== DATASET EXCERPTS ==
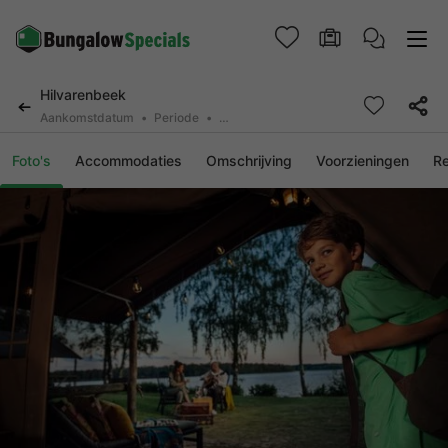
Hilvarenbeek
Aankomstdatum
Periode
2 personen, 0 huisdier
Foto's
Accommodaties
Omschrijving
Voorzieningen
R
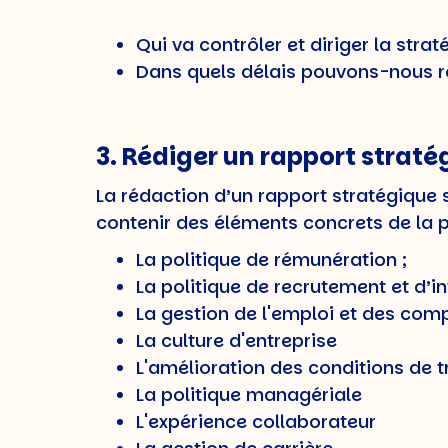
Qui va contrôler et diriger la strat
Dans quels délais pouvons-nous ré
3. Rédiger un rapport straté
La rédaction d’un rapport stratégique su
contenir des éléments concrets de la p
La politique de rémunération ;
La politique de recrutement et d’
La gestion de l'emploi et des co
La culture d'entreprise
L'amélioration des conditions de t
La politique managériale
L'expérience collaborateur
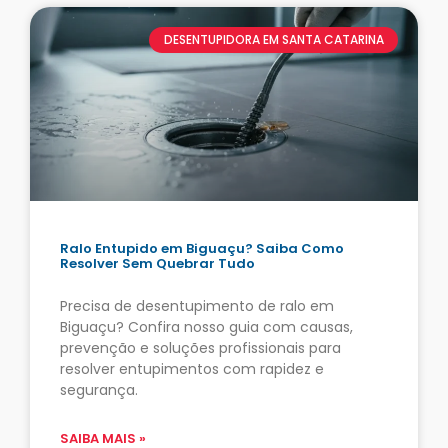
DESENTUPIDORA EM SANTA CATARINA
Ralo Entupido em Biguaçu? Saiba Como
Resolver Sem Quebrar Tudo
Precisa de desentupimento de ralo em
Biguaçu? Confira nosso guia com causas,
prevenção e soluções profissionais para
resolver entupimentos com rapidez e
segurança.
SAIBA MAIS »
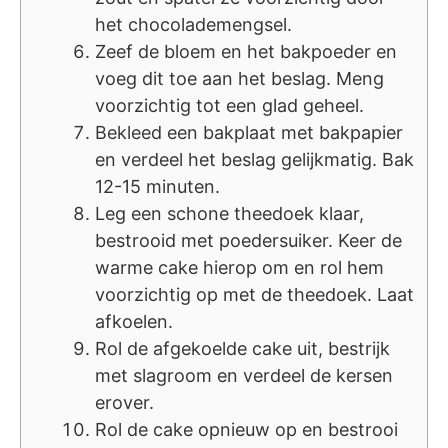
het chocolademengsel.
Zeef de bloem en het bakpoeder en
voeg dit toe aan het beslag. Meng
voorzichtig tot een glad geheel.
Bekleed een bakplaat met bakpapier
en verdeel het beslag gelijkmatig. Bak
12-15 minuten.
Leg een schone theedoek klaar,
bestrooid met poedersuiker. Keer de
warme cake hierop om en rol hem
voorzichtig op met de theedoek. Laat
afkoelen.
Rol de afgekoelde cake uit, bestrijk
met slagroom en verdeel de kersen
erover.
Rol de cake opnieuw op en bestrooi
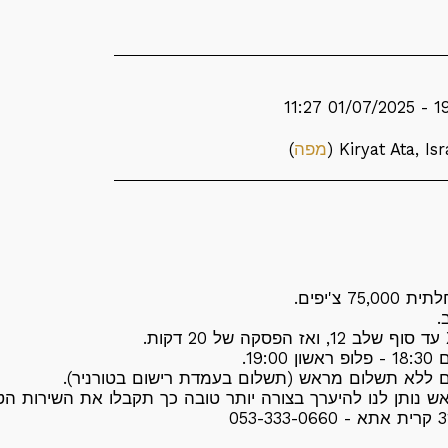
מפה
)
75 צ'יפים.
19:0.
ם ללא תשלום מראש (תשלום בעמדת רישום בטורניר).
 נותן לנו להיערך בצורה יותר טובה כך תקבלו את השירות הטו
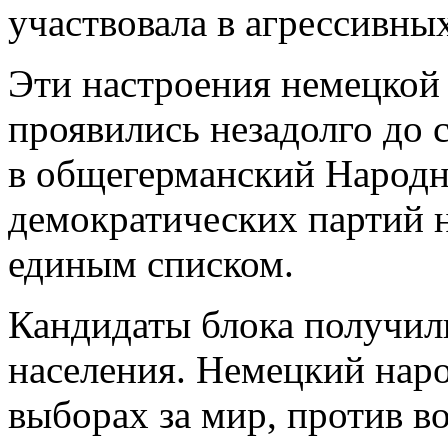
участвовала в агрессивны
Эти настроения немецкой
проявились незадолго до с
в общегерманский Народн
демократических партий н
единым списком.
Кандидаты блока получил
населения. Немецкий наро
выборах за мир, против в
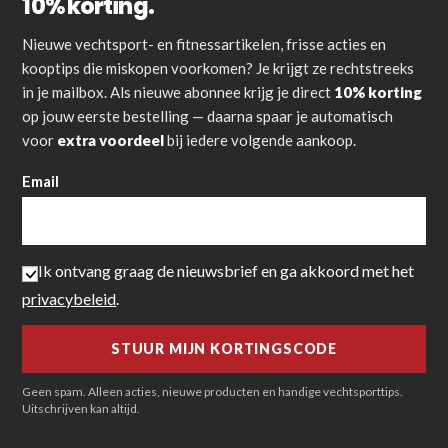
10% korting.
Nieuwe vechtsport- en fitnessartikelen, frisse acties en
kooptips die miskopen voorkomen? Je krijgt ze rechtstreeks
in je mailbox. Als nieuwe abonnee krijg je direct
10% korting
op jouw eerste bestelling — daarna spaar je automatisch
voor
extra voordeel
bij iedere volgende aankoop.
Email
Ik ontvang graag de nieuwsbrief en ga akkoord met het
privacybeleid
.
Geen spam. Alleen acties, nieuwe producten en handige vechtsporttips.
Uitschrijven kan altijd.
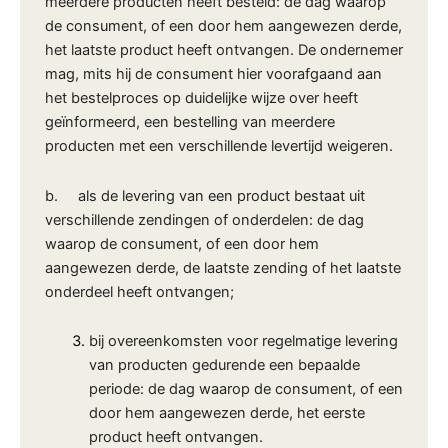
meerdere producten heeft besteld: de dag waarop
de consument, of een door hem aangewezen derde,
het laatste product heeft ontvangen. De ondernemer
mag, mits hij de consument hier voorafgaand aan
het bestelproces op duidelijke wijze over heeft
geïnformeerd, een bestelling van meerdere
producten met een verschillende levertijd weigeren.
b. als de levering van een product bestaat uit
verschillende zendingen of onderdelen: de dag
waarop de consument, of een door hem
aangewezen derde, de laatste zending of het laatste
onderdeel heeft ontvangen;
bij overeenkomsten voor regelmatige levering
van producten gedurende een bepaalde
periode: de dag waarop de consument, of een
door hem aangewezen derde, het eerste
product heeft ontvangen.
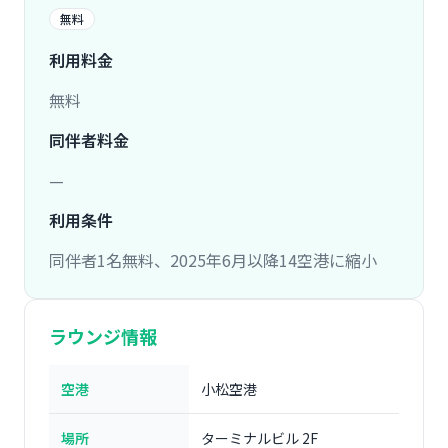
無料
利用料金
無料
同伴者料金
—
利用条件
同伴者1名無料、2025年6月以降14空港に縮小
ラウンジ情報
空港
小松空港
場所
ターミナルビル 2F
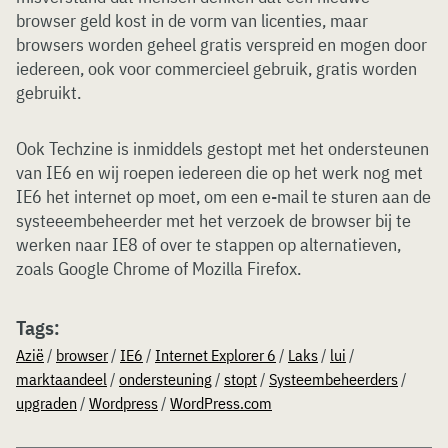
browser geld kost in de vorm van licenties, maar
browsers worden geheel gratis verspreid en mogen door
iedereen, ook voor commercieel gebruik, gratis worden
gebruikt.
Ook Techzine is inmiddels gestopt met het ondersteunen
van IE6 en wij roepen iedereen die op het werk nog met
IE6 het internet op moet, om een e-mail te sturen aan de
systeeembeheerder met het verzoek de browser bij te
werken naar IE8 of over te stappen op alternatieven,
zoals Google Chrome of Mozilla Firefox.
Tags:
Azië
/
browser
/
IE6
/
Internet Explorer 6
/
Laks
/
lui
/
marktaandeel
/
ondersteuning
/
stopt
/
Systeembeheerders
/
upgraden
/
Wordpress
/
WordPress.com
===
PROBLEM >> This exercise asks for an exact copy of the lines from the first one in the data through the line that contains "La culture d'entreprise", pictures excluded.

PROBLEM SOLUTION >>
Hilvarenbeek
Aankomstdatum
Periode
2 personen, 0 huisdier
Foto's
Accommodaties
Omschrijving
Voorzieningen
R
Qui va contrôler et diriger la strat
Dans quels délais pouvons-nous ré
3. Rédiger un rapport straté
La rédaction d’un rapport stratégique su
contenir des éléments concrets de la p
La politique de rémunération ;
La politique de recrutement et d’
La gestion de l'emploi et des co
La culture d'entreprise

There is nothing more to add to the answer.